In Germania, la grande coalizione sta approvando dolorose riforme liberali. In Francia tutti attendono che Nicolas Sarkozy salga all’Eliseo all’insegna della “rottura” liberale: «ricuso lo statalismo e il dirigismo, ho la convinzione che lo Stato non abbia vocazione a intervenire ovunque», ha detto questa settimana il leader del centrodestra.
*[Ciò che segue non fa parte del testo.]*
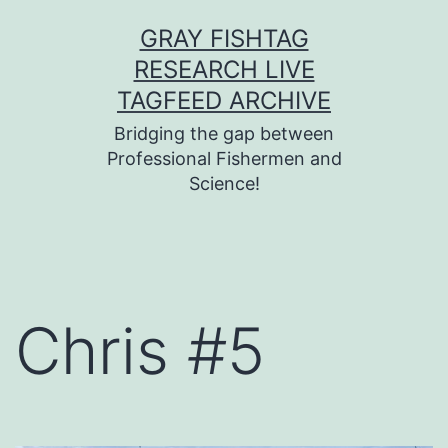
Skip
GRAY FISHTAG
to
RESEARCH LIVE
content
TAGFEED ARCHIVE
Bridging the gap between
Professional Fishermen and
Science!
Chris #5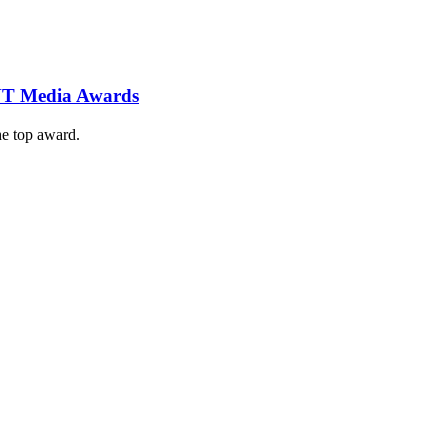
 NT Media Awards
e top award.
La nota stonata è il governo di Romano Prodi e la sua Finanziaria. Grazie alla politica faticosamente liberale (non priva di deviazioni colbertiste…) e alla riduzione della pressione fiscale del precedente esecutivo (al 40,5% del pil), l’Italia di fine 2005 aveva ripreso a crescere a ritmi accettabili, dopo un quadriennio di stagnazione e, contemporaneamente, le entrate stavano aumentando in questo 2006 di svolta, grazie proprio alla diminuzione delle aliquote e al contemporaneo allargamento della base impositiva.
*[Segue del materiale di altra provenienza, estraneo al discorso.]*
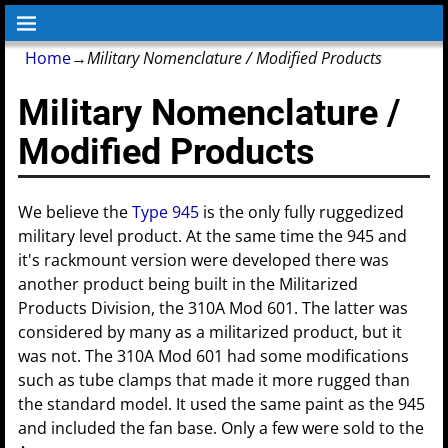
Home
→
Military Nomenclature / Modified Products
Military Nomenclature /
Modified Products
We believe the
Type 945
is the only fully ruggedized
military level product. At the same time the 945 and
it's rackmount version were developed there was
another product being built in the Militarized
Products Division, the 310A Mod 601. The latter was
considered by many as a militarized product, but it
was not. The 310A Mod 601 had some modifications
such as tube clamps that made it more rugged than
the standard model. It used the same paint as the 945
and included the fan base. Only a few were sold to the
Prodi e il suo “sinistra-centro” hanno scelto una strada in controtendenza: quella del ritorno di più Stato, che preleva forzosamente dai portafogli dei singoli cittadini quote sempre maggiori di reddito (l’aumento della pressione fiscale record contenuto nella Finanziaria 2007) e perfino del loro trattamento di fine rapporto.
Le imprese vengono private di importanti risorse (tfr all’Inps), e devono far fronte a una nuova mole di adempimenti burocratico- fiscali per rispondere all’onnipresenza del nuovo grande fratello Vincenzo Visco (studi di settore, aumento dei contributi, aumento dei controlli…). In nome di una lotta di classe che non c’è più, il messaggio che Prodi ha voluto dare agli italiani è la “redistribuzione” della ricchezza, attraverso un aumento delle tasse per i redditi più alti.
In realtà, gli italiani hanno ben compreso che la “tartassata” arriva per tutti. E, grazie a Prodi, torneranno presto anche le vacche magre: perché questa Finanziaria – come ha ricordato il governatore della Banca d’Italia, Mario Draghi – con l’aumento della pressione fiscale ai massimi storici, riuscirà a «ridurre la crescita del 2007 tra lo 0,2 e lo 0,3 percento». Siamo proprio un popolo sfortunato.